Assignment
Once you reach the line containing "X102633000Y-62170000D01*" in the entries below, write out that line and each one after it down to the line containing "X109188238Y-64254095D01*", exactly and with nothing added.

Data for processing
■ ■ ■ ■ ■
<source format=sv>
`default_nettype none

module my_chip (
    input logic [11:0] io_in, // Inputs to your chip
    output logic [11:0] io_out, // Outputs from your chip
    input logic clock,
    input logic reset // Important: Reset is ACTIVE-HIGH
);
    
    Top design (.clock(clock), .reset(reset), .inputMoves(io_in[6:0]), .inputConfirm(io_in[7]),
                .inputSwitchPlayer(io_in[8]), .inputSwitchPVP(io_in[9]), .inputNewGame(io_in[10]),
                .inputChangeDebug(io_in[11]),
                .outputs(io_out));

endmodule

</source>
■ ■ ■ ■ ■
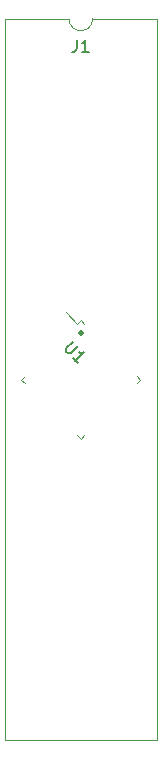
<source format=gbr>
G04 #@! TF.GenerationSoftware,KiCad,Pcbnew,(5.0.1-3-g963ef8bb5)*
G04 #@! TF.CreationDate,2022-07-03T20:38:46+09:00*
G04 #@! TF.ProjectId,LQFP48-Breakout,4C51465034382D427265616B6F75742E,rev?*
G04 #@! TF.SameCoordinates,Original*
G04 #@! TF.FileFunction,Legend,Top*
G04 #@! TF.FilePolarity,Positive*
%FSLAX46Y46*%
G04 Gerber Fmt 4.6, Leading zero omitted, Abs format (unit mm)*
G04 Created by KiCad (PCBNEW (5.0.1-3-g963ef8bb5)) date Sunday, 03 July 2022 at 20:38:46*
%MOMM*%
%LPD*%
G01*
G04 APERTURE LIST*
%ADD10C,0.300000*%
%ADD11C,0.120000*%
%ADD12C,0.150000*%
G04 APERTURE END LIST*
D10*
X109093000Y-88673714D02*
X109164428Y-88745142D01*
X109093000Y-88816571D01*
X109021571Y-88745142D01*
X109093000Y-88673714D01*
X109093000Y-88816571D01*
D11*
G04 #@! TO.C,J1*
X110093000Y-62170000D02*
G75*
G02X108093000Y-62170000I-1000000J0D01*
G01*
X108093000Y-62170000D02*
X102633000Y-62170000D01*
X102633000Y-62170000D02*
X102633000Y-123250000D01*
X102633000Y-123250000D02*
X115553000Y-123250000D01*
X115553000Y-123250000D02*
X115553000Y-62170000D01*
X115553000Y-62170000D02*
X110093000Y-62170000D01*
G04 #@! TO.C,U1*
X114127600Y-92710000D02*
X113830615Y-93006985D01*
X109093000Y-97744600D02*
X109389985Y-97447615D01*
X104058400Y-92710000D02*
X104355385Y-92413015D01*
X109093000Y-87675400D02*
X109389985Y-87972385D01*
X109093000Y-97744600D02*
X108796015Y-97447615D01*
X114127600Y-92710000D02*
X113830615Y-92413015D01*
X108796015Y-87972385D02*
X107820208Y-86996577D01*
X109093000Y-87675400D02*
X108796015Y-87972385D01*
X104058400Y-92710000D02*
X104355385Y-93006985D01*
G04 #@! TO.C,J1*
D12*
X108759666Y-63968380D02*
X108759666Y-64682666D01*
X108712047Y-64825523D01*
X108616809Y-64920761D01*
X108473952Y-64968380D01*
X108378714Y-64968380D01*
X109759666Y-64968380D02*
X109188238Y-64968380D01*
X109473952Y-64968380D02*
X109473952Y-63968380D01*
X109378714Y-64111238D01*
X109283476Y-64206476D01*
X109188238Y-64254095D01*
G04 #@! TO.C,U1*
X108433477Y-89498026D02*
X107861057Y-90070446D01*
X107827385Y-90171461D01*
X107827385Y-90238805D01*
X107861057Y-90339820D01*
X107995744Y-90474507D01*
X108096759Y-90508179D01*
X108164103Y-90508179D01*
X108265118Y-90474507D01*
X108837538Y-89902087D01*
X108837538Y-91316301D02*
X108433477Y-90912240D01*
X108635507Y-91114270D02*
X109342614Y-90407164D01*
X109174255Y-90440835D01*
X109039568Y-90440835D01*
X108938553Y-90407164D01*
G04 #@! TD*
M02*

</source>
■ ■ ■ ■ ■
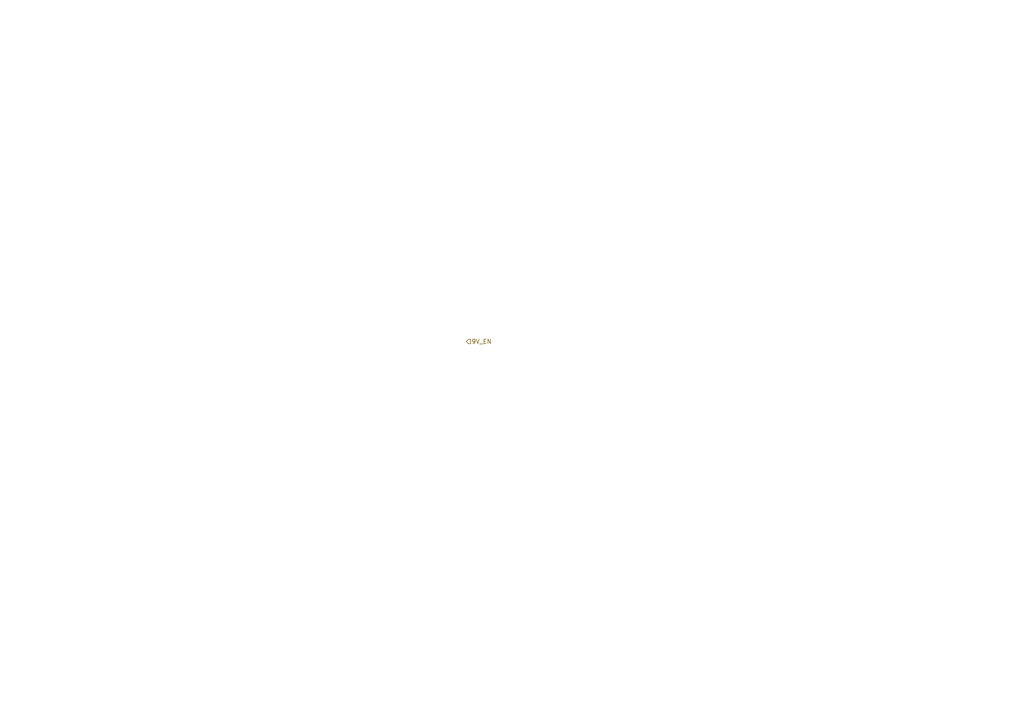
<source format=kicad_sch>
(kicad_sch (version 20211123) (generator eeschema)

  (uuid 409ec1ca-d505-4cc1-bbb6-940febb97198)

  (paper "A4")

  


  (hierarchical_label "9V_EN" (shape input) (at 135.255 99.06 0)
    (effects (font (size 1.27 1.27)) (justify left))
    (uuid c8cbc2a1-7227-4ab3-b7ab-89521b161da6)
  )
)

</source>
■ ■ ■ ■ ■
Solved exercise
X102633000Y-62170000D01*
X102633000Y-62170000D02*
X102633000Y-123250000D01*
X102633000Y-123250000D02*
X115553000Y-123250000D01*
X115553000Y-123250000D02*
X115553000Y-62170000D01*
X115553000Y-62170000D02*
X110093000Y-62170000D01*
G04 #@! TO.C,U1*
X114127600Y-92710000D02*
X113830615Y-93006985D01*
X109093000Y-97744600D02*
X109389985Y-97447615D01*
X104058400Y-92710000D02*
X104355385Y-92413015D01*
X109093000Y-87675400D02*
X109389985Y-87972385D01*
X109093000Y-97744600D02*
X108796015Y-97447615D01*
X114127600Y-92710000D02*
X113830615Y-92413015D01*
X108796015Y-87972385D02*
X107820208Y-86996577D01*
X109093000Y-87675400D02*
X108796015Y-87972385D01*
X104058400Y-92710000D02*
X104355385Y-93006985D01*
G04 #@! TO.C,J1*
D12*
X108759666Y-63968380D02*
X108759666Y-64682666D01*
X108712047Y-64825523D01*
X108616809Y-64920761D01*
X108473952Y-64968380D01*
X108378714Y-64968380D01*
X109759666Y-64968380D02*
X109188238Y-64968380D01*
X109473952Y-64968380D02*
X109473952Y-63968380D01*
X109378714Y-64111238D01*
X109283476Y-64206476D01*
X109188238Y-64254095D01*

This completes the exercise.